You may want to rebuild this image if the existing one alexmerced/iceberg-starter
doesn't work for your architecture (Mainly for ARM users).
-
Make sure you have docker installed
-
create an empty folder
-
In the folder create a file called
DOCKERFILE
with the following:
## Starting from Ubuntu
FROM ubuntu:latest
## Create a Non-Root User
RUN apt-get update && apt-get -y install sudo && apt-get install wget -y && apt-get install curl -y
RUN useradd -m docker && echo "docker:docker" | chpasswd && adduser docker sudo
RUN echo '%sudo ALL=(ALL) NOPASSWD:ALL' >> /etc/sudoers
## Switch to Non-Root User
USER docker
## Set Home to Workdir
WORKDIR /home/docker/
## Install TZData
RUN DEBIAN_FRONTEND=noninteractive TZ="America/New York" sudo -E apt-get -y install tzdata
## Install Git
RUN sudo apt install git -y
## Install Java 17
RUN sudo wget https://download.java.net/java/GA/jdk17/0d483333a00540d886896bac774ff48b/35/GPL/openjdk-17_linux-x64_bin.tar.gz
RUN sudo tar xvf openjdk-17_linux-x64_bin.tar.gz
RUN sudo mv jdk-17 /opt/
RUN echo 'JAVA_HOME=/opt/jdk-17' >> ~/.bashrc
RUN echo 'PATH=$PATH:$JAVA_HOME/bin' >> ~/.bashrc
RUN echo "alias java17='/opt/jdk-17/bin/java'" >> ~/.bashrc
RUN . ~/.bashrc
## Install Java 11 for Spark
RUN sudo apt-get install openjdk-11-jdk -y
## Install Python 2 and Pip/Pip3
RUN sudo apt-get install python2 pip -y
## Insall Coursier
RUN curl -fL https://github.com/coursier/launchers/raw/master/cs-x86_64-pc-linux.gz | gzip -d > cs
RUN sudo chmod +x cs
RUN ./cs setup -y
RUN sudo ./cs install scala3
RUN sudo ./cs install scala3-compiler
RUN echo 'PATH=$PATH:~/.local/share/coursier/bin' >> ~/.bashrc
RUN . ~/.bashrc
## Install Apache Spark
RUN sudo apt-get install python3 python3-dev -y
RUN sudo wget https://dlcdn.apache.org/spark/spark-3.2.1/spark-3.2.1-bin-hadoop3.2.tgz
RUN sudo mkdir /opt/spark
# RUN sudo tar -xvzf spark-3.3.0-bin-hadoop3.2.tgz -C /opt/spark
RUN sudo tar -xf spark-3.2.1-bin-hadoop3.2.tgz -C /opt/spark --strip-component 1
RUN sudo chmod -R 777 /opt/spark
RUN echo 'SPARK_HOME=/opt/spark' >> ~/.bashrc
RUN echo 'PATH=$PATH:$SPARK_HOME/bin:$SPARK_HOME/sbin' >> ~/.bashrc
RUN echo 'PYSPARK_PYTHON=/usr/bin/python3' >> ~/.bashrc
RUN . ~/.bashrc
##COPY Sample Datafiles
COPY ./sampledata /home/docker/sampledata
## Start Container
ENTRYPOINT bash
- Open terminal in this folder and build the image with any name you'd like, I'll be calling it
myname/iceberg-starter
docker build -t myname/iceberg-starter .
Don't forget the period at the end as that tell docker to look in the current folder for a file called Dockerfile
. It will then begin building the container which may take an hour or so.

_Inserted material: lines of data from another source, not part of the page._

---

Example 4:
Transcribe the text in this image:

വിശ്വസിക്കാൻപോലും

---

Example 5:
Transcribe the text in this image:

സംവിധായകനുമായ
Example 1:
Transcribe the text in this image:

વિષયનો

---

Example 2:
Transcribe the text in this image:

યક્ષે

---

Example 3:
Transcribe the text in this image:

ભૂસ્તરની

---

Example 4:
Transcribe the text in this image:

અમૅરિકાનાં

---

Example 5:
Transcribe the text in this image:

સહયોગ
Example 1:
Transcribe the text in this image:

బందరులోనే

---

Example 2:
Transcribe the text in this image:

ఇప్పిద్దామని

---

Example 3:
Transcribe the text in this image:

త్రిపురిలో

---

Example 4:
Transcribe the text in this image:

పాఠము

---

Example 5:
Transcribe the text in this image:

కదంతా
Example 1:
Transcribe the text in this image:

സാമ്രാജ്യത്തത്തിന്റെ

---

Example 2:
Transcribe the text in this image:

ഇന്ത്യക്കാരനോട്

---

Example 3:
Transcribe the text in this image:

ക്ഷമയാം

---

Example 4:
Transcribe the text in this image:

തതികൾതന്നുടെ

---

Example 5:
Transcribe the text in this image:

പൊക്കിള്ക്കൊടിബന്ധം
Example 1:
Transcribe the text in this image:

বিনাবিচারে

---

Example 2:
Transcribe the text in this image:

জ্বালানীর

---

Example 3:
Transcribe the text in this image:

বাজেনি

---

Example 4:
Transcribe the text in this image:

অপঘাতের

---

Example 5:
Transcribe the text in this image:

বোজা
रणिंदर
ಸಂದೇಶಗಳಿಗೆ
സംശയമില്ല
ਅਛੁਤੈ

- Once the container is done building, you can run the container.
docker run --name iceberg-env -a myname/iceberg-starter
This will run the container and attach itself to terminal. You can exit this attached mode by running exit
.
Outside of attached mode you can use the following command to keep using the same env.
-
docker stop iceberg-env
stop the container -
docker start iceberg-env
turn the container on -
docker attach iceberg-env
attach to the container if its on